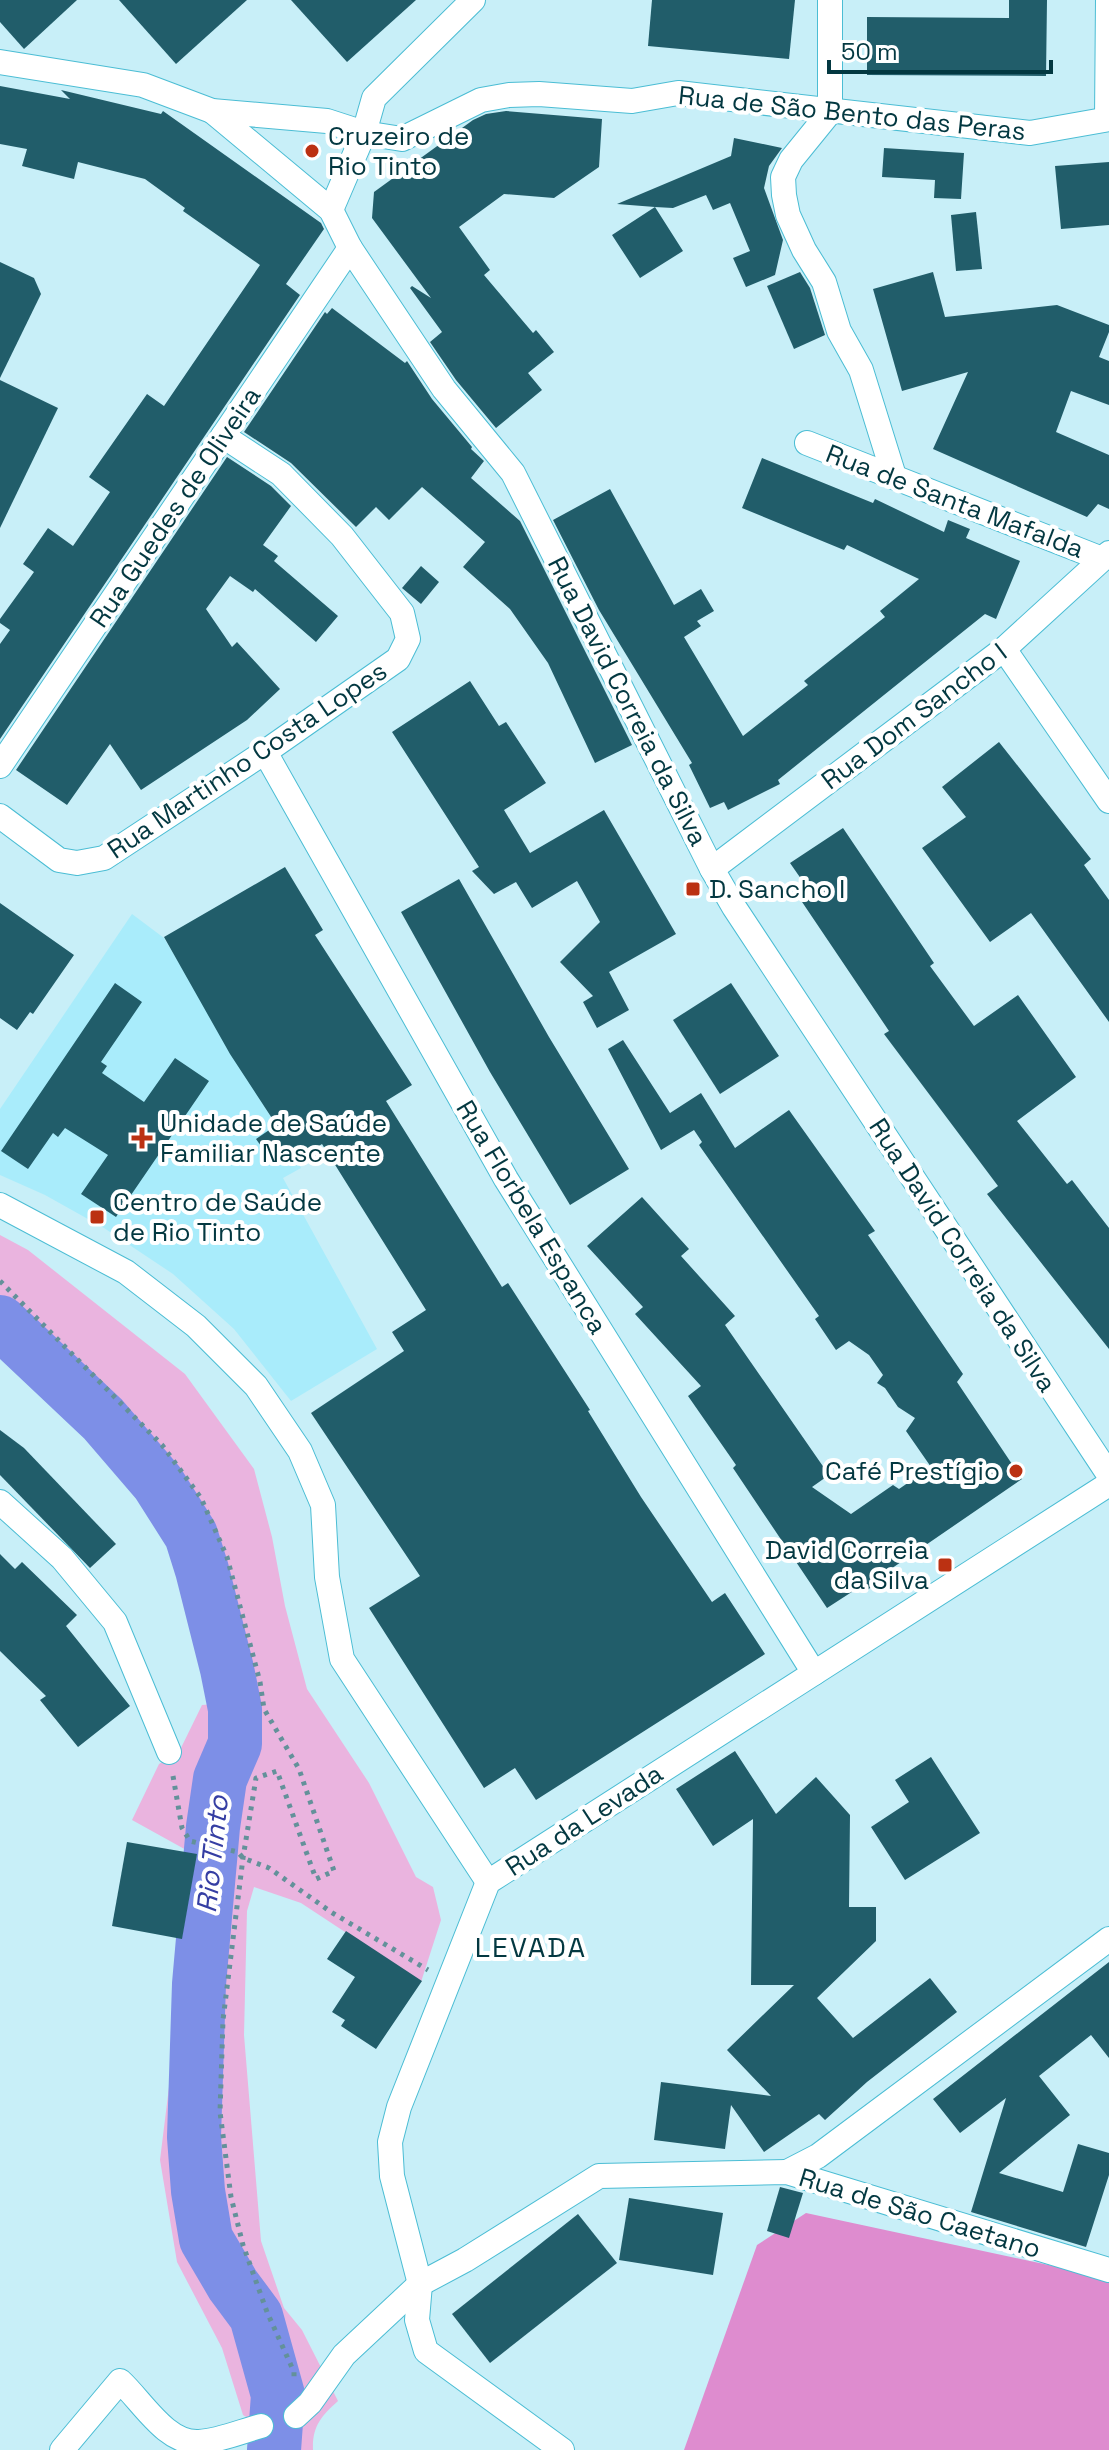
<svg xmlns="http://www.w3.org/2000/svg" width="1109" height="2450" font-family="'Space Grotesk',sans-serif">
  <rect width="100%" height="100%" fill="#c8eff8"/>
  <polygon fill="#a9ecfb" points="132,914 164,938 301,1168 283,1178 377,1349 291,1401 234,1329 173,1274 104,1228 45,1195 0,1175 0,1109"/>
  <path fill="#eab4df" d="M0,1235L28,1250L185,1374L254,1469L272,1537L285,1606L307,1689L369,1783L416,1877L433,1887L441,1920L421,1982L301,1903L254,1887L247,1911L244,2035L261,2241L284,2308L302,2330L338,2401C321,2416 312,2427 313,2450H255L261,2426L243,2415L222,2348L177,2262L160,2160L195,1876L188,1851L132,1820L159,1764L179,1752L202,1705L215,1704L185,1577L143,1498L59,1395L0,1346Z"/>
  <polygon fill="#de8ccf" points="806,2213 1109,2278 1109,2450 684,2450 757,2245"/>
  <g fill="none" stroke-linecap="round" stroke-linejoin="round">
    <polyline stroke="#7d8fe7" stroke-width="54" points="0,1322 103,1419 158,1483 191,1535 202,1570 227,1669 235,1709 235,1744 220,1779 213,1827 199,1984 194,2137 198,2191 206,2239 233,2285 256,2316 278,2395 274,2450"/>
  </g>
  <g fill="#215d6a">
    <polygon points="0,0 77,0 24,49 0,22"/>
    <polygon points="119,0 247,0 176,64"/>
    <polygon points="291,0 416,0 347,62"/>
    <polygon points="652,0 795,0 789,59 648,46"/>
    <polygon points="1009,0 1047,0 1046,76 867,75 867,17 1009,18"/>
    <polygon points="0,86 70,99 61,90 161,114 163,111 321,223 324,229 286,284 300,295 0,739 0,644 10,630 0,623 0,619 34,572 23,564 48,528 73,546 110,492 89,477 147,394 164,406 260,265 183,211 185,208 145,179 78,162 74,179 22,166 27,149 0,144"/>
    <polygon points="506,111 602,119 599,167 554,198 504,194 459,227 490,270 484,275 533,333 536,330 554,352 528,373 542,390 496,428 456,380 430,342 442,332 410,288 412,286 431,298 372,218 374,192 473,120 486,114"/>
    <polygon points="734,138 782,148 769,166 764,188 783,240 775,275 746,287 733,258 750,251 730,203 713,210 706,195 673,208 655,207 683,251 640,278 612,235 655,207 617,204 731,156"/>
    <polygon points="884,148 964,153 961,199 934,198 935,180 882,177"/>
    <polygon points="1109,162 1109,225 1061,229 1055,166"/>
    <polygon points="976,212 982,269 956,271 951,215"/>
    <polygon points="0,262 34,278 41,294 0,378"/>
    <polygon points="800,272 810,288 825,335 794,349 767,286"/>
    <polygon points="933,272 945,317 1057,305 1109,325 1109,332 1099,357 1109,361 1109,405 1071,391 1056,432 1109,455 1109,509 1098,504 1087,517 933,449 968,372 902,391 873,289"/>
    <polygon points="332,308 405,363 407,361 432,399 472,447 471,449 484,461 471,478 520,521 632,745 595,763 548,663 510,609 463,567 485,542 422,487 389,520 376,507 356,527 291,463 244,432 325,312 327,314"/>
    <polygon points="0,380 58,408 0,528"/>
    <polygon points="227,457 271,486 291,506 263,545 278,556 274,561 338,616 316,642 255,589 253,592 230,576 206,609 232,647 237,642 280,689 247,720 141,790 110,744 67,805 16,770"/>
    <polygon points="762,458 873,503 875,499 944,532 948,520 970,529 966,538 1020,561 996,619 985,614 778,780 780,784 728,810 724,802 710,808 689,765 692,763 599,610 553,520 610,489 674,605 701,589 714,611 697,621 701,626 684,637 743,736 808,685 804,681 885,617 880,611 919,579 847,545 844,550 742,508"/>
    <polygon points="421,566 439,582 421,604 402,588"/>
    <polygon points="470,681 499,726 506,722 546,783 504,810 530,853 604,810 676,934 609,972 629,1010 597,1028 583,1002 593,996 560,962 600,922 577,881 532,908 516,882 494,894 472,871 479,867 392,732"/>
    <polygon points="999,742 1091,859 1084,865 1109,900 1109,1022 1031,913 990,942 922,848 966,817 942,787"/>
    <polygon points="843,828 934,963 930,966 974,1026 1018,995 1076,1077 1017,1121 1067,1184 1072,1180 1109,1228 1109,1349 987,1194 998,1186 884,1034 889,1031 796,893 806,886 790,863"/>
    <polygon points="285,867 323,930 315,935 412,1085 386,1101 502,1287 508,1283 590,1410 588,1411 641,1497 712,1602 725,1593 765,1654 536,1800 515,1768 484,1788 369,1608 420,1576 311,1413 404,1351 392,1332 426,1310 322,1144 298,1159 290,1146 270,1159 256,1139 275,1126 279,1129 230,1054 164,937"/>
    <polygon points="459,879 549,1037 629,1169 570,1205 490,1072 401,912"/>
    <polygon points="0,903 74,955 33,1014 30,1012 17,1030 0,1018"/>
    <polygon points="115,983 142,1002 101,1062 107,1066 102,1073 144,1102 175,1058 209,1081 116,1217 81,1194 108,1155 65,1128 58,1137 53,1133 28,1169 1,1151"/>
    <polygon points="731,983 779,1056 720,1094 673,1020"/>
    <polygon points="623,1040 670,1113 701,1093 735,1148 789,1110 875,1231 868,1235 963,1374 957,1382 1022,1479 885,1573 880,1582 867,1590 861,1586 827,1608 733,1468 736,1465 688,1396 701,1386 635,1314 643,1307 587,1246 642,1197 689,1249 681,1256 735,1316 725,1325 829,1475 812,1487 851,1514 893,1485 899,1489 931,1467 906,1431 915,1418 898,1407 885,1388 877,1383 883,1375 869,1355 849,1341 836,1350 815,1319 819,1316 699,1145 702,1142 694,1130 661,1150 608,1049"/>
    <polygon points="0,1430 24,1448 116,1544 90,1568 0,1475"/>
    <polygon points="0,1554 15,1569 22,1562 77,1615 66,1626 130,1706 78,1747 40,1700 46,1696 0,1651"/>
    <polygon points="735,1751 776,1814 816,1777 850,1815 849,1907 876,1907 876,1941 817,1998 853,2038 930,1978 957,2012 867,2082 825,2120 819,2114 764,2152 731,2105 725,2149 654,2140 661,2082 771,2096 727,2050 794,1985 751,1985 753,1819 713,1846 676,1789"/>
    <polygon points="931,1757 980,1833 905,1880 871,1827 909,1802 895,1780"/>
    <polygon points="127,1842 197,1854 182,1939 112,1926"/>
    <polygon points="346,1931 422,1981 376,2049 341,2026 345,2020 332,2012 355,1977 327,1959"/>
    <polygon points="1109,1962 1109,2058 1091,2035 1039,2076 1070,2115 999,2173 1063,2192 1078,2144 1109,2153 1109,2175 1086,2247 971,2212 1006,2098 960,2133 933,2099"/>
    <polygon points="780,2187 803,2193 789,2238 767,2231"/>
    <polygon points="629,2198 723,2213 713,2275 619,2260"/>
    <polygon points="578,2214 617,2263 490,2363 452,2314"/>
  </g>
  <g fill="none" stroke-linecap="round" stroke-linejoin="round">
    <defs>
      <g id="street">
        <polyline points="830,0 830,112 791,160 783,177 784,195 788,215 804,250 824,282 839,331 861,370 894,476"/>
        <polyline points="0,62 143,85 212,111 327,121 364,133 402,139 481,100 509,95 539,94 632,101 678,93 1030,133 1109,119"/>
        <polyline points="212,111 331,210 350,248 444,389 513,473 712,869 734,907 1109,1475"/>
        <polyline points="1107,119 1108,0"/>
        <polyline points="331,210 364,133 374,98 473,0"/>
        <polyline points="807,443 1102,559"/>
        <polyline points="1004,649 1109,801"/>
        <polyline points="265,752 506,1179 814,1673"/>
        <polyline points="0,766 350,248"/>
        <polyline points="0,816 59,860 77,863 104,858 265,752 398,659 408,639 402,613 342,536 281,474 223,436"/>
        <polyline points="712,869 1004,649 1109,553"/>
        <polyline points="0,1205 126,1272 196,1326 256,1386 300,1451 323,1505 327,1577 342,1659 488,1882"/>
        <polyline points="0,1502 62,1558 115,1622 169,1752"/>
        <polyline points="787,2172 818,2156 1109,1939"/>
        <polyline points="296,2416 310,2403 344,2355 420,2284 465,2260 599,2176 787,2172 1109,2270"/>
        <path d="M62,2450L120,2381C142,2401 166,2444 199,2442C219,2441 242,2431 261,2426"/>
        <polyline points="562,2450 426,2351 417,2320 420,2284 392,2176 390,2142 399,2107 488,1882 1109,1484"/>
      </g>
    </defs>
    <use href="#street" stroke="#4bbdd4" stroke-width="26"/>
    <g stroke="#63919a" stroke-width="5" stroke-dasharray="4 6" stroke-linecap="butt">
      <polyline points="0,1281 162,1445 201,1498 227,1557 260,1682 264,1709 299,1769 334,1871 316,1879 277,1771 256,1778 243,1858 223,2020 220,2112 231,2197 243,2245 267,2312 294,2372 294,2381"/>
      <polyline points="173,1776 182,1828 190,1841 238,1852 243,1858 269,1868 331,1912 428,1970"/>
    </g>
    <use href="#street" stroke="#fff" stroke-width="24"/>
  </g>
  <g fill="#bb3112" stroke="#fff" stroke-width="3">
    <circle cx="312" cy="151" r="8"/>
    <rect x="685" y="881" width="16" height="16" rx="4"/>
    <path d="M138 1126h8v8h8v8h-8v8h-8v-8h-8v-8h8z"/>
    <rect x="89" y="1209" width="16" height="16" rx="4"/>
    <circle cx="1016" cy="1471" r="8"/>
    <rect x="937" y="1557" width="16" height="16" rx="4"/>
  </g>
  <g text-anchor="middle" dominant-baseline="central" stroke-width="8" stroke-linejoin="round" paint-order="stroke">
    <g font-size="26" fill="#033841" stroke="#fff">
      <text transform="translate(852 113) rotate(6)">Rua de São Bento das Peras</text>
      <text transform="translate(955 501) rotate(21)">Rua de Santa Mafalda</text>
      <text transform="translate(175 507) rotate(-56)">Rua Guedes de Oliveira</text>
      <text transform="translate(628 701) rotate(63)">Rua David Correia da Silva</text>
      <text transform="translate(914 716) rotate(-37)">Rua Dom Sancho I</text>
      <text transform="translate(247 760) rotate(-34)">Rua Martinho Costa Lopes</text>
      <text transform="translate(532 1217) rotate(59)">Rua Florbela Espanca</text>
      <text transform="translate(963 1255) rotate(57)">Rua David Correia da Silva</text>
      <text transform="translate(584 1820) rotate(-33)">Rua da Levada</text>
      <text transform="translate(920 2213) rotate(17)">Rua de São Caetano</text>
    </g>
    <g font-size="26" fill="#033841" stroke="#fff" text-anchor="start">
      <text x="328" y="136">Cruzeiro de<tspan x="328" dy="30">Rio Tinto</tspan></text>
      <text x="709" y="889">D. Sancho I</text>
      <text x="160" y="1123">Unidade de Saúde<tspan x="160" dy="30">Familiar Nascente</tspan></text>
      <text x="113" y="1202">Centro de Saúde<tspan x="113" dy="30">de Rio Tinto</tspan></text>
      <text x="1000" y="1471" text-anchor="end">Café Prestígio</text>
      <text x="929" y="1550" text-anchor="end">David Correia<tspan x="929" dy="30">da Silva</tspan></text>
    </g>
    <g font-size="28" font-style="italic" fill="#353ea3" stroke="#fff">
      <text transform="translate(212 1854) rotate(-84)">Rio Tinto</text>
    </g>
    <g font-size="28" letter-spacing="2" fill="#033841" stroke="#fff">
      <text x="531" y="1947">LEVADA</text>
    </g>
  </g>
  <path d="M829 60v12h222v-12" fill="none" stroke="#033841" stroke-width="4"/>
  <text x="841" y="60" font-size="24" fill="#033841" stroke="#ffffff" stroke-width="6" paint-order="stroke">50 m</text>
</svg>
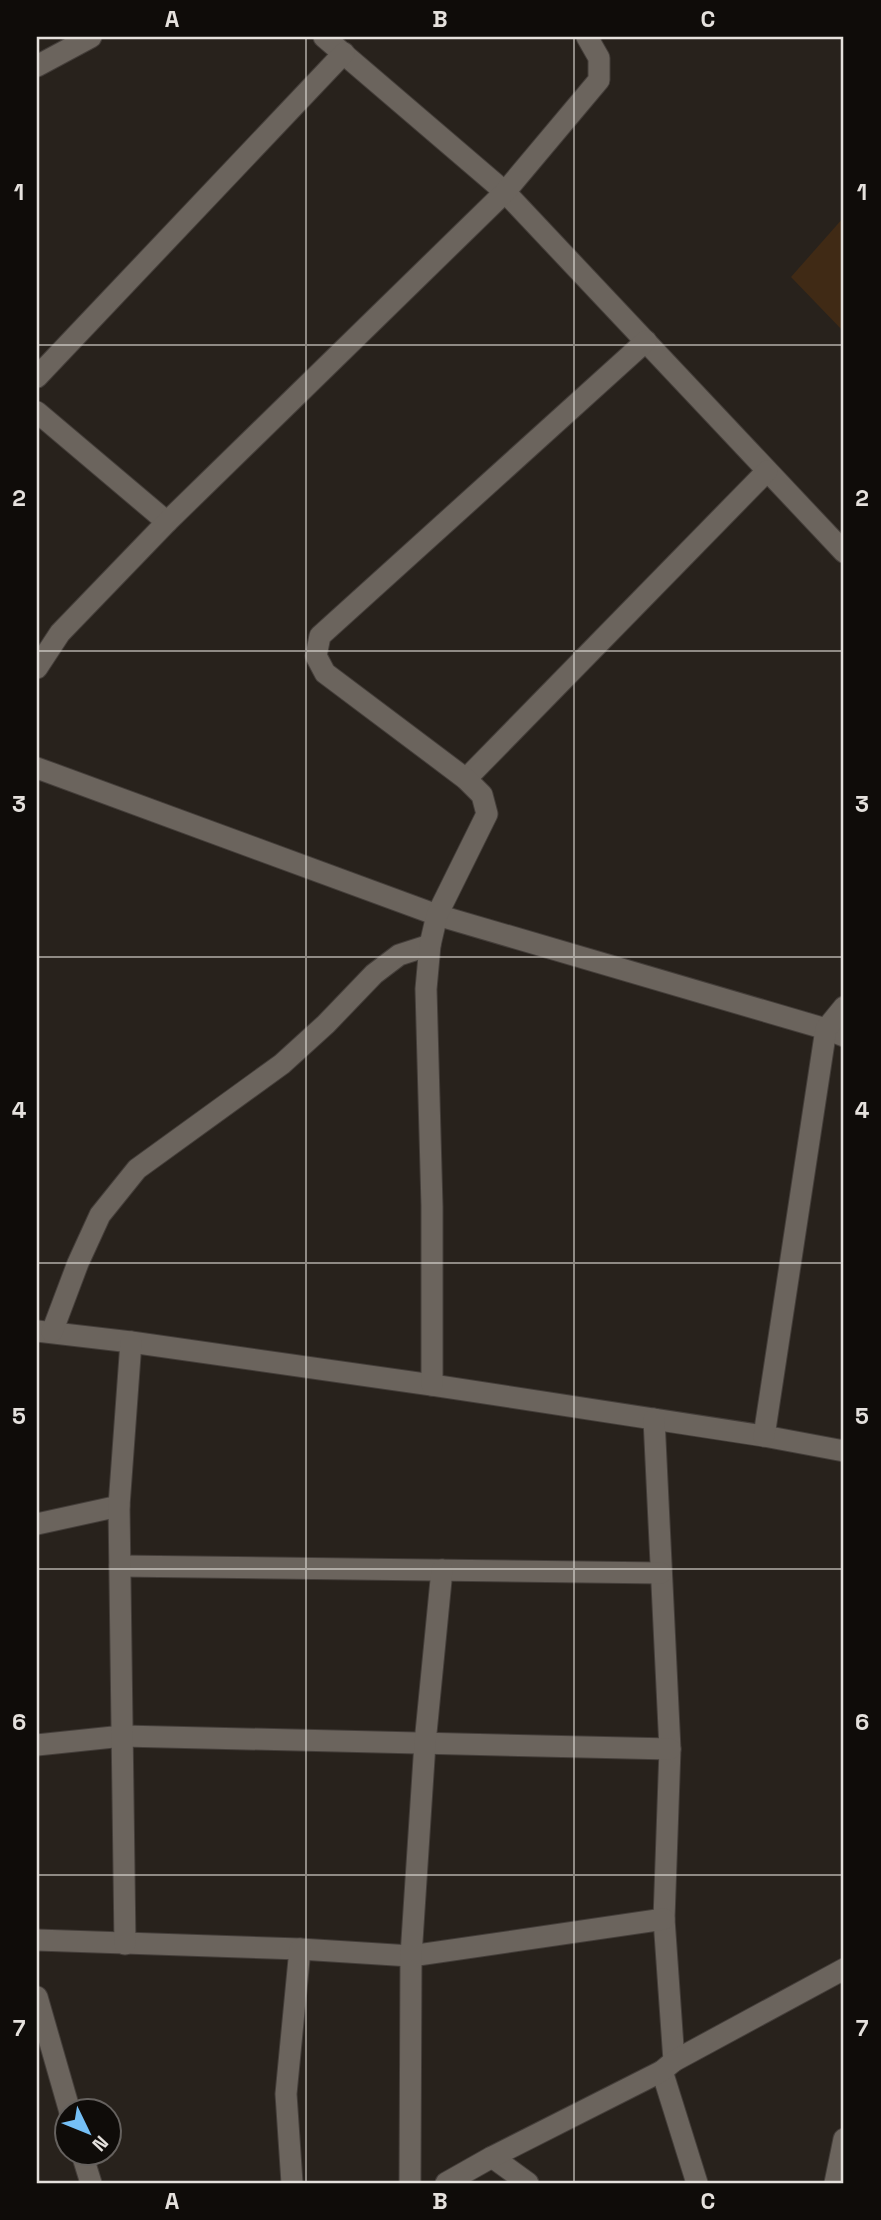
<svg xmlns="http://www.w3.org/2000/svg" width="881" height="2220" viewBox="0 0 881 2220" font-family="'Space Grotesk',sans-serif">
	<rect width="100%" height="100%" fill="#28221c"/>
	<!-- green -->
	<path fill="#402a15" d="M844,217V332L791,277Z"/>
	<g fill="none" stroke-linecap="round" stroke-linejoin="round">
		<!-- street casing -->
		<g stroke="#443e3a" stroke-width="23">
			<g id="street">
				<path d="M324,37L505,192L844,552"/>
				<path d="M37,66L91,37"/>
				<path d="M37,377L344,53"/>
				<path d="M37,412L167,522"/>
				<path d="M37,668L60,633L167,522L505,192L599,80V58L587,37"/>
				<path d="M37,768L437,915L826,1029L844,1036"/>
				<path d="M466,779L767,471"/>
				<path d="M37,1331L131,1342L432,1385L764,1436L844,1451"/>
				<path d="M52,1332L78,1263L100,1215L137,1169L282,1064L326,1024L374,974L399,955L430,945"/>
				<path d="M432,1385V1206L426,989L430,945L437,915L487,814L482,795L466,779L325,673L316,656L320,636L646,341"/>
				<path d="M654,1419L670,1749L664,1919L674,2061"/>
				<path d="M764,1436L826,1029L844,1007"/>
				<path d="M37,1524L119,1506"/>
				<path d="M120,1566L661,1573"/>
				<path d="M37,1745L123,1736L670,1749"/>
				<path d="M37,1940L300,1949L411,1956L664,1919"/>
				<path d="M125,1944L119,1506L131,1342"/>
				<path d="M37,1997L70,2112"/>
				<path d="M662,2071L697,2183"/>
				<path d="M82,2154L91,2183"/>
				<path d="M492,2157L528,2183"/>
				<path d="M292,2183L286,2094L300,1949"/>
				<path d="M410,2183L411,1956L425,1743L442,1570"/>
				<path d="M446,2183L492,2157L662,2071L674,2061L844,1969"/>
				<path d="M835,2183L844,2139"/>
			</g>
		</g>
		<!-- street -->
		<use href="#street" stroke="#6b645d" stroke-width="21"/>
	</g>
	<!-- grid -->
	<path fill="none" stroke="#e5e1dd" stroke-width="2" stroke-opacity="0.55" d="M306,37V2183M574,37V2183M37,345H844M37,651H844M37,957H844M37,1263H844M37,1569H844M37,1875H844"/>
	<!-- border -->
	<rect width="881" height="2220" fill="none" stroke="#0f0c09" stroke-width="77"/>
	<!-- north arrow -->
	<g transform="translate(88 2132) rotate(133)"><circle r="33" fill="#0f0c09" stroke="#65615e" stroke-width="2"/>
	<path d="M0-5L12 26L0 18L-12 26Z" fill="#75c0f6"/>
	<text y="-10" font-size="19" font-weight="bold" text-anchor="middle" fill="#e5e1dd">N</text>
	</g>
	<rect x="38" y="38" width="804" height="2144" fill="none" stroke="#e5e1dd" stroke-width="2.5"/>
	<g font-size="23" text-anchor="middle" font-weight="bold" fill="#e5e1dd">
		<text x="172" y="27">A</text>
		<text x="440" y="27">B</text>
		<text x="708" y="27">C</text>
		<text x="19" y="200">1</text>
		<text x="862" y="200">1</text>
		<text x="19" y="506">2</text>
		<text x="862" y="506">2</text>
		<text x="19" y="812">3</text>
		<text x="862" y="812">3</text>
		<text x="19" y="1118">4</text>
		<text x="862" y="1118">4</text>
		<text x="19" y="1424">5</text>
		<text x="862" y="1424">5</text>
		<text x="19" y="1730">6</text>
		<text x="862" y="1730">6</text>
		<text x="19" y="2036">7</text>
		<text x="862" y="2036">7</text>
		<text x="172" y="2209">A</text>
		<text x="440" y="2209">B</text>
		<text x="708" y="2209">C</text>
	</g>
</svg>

——————————

> **Exercise prompt**:
Could you filter the material above and copy each line that holds the word "linejoin"?

> **Problem solution**:
  <g fill="none" stroke-linecap="round" stroke-linejoin="round">
  <g fill="none" stroke-linecap="round" stroke-linejoin="round">
  <g text-anchor="middle" dominant-baseline="central" stroke-width="8" stroke-linejoin="round" paint-order="stroke">
	<g fill="none" stroke-linecap="round" stroke-linejoin="round">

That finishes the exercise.